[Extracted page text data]
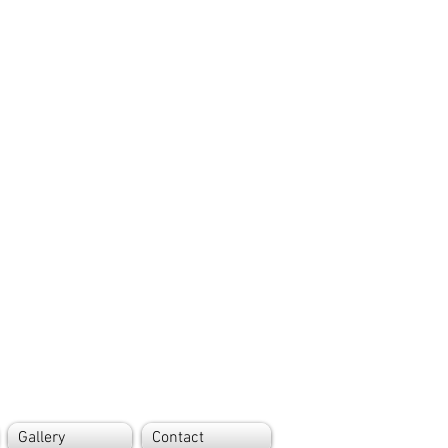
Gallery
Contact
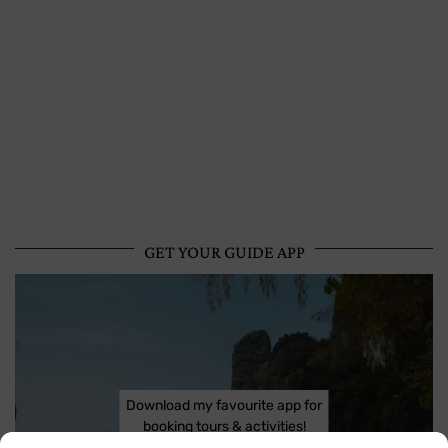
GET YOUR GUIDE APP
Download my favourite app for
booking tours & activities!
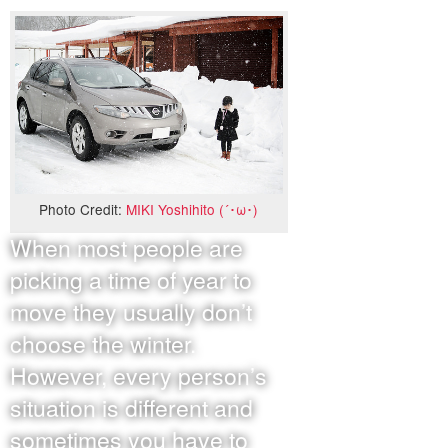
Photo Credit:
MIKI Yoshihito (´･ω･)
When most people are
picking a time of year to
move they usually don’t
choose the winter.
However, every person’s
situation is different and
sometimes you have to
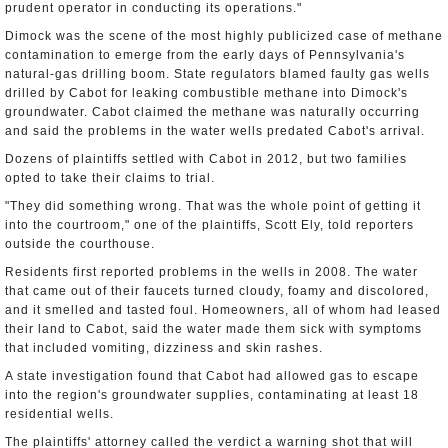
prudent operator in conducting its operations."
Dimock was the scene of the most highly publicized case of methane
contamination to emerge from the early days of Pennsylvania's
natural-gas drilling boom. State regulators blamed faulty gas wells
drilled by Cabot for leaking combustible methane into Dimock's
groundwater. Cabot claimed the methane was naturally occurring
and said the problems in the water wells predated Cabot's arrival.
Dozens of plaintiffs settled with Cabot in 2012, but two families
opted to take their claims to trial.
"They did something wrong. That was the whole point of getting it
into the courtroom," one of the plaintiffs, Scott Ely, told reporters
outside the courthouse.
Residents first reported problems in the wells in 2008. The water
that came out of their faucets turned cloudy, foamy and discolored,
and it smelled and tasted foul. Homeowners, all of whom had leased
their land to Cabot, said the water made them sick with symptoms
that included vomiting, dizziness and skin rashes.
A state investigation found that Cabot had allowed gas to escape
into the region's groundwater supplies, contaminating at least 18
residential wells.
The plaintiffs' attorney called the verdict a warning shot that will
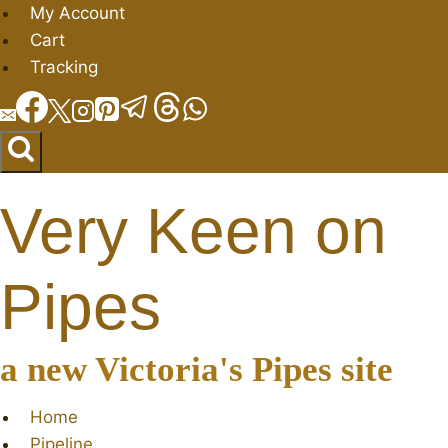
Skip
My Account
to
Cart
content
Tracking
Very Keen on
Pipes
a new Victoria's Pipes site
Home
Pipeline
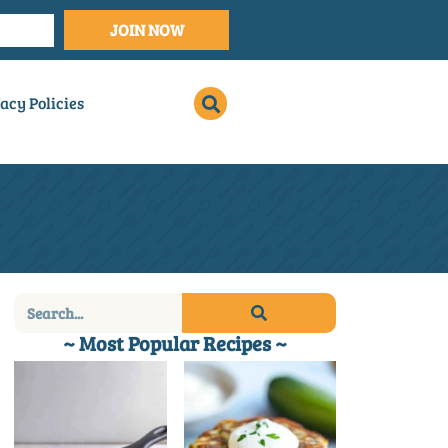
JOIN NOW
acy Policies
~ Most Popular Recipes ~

WHAT NEEDS TO BE DONE :: Nothing but the pictures is to be left out; repeat the data exactly.

SOLUTION TO THIS TASK ::
Gallery
Contact
GET YOUR GUIDE APP
Download my favourite app for
booking tours & activities!
Photo Credit:
MIKI Yoshihito (´･ω･)
When most people are
picking a time of year to
move they usually don’t
choose the winter.
However, every person’s
situation is different and
sometimes you have to
prudent operator in conducting its operations."
Dimock was the scene of the most highly publicized case of methane
contamination to emerge from the early days of Pennsylvania's
natural-gas drilling boom. State regulators blamed faulty gas wells
drilled by Cabot for leaking combustible methane into Dimock's
groundwater. Cabot claimed the methane was naturally occurring
and said the problems in the water wells predated Cabot's arrival.
Dozens of plaintiffs settled with Cabot in 2012, but two families
opted to take their claims to trial.
"They did something wrong. That was the whole point of getting it
into the courtroom," one of the plaintiffs, Scott Ely, told reporters
outside the courthouse.
Residents first reported problems in the wells in 2008. The water
that came out of their faucets turned cloudy, foamy and discolored,
and it smelled and tasted foul. Homeowners, all of whom had leased
their land to Cabot, said the water made them sick with symptoms
that included vomiting, dizziness and skin rashes.
A state investigation found that Cabot had allowed gas to escape
into the region's groundwater supplies, contaminating at least 18
residential wells.
The plaintiffs' attorney called the verdict a warning shot that will
Skip
My Account
to
Cart
content
Tracking
Very Keen on
Pipes
a new Victoria's Pipes site
Home
Pipeline
JOIN NOW
acy Policies
~ Most Popular Recipes ~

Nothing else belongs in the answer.